The tile industry standards found in ANSI A108/A118 and the methods published in the TCNA handbook address the acceptable details and best practices for installing ceramic, porcelain, glass and stone tile for all types of installations. They can identify which TCNA handbook detail will be used to construct the project, thereby ensuring that it will be a great-looking and long-lasting installation for clients.

Qualified tile installers belong to industry-recognized tile associations and take their profession seriously. For tile contractors, it is the National Tile Contractors Association or the Tile Contractors Association of America. Detailed technical support based on tile industry standards is a hallmark benefit of contractor membership.

If your tile contractor is a Ceramic Tile Education Foundation (CTEF) Certified Tile Installer (CTI) and holds advanced certifications for tile installers, you can rest assured that the tile installation will meet your expectations. These installers have been critically examined by the only nationally recognized third-party training and certification foundation on their knowledge of the recognized methods and best practices and their ability to use them to produce great looking and long-lasting installations. A CTI will have a certificate and wallet card with his or her CTI number assigned by the Ceramic Tile Education Foundation, which can be verified on the CTEF website (ceramictilefoundation.org).  
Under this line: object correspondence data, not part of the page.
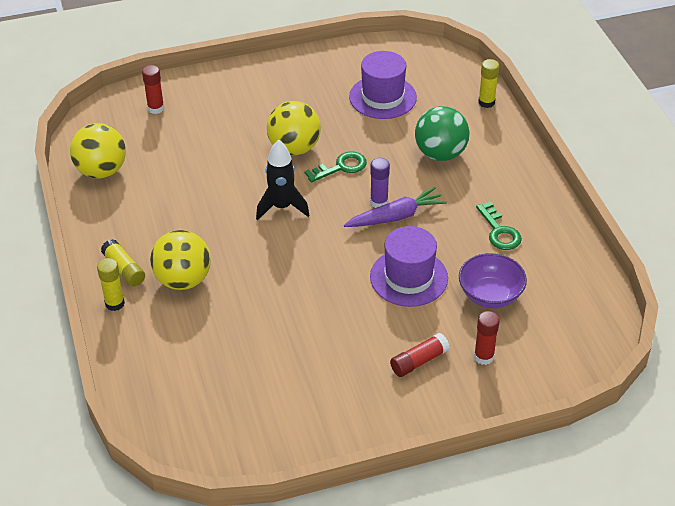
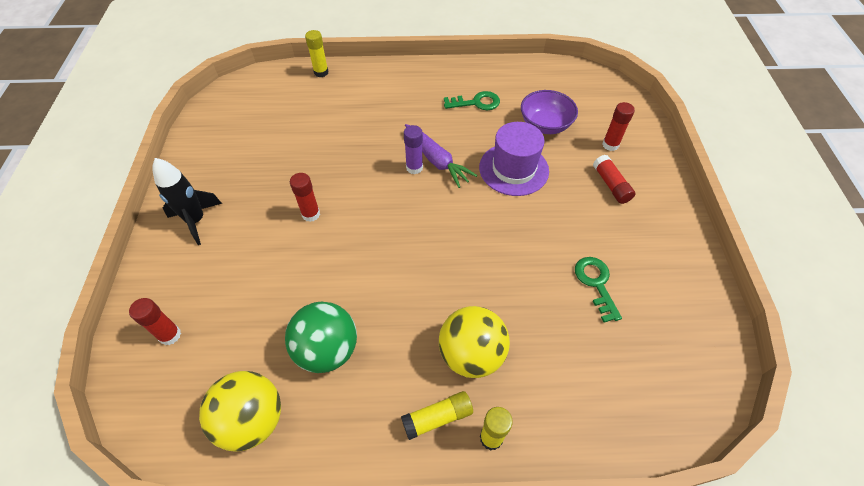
camera: 75 degrees left, 10 degrees up
black rocket [256,139,310,220] -> black rocket moved to [152,158,222,245]
yellow ball [267,101,321,155] -> red glue stick [290,173,320,222]
green key [304,151,367,182] -> green key moved to [575,257,622,323]
purple carrot [344,187,447,227] -> purple carrot turned 150 degrees clockwise [405,124,477,188]
purple hat [349,51,417,119] -> none
green ball [415,106,469,161] -> green ball moved to [285,302,357,373]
For specifiers, consumers and homeowners, it provides a mechanism for identifying the level of proficiency of prospective tile installers. It also encourages them to use only the best-qualified installers, ensuring that their tile project is installed correctly the first time and will look beautiful for years to come.

This certification program is particularly valuable since there are no national or consistent state-to-state guidelines for tile installation. That’s why the CTI program comprehensively tests the skills and knowledge of experienced tile installers via an online open-book, multiple-choice exam and a hands-on test that is administered across the United States. Both are based on current industry standards and best practices for producing a sound installation that exhibits high quality workmanship. Those who successfully complete the CTI program become Qualified Labor as outlined in the TCNA handbook.

The CTEF launched the CTI program in 2008 to provide a means for good, knowledgeable tile installers to verify their skills and promote themselves to potential clients and employers.

When you visit ceramictilefoundation.org, you will find information not just on tile installation training and certification, but also on resources for homeowners and specifiers, along with a zip code locator for finding CTIs in your geographic location.

As you might imagine, there are many details that must be completed properly in every tile installation so your client doesn’t experience problems with the system’s performance. Every tile installation presents many demanding challenges that require an experienced, professional, qualified and certified tile installation contractor.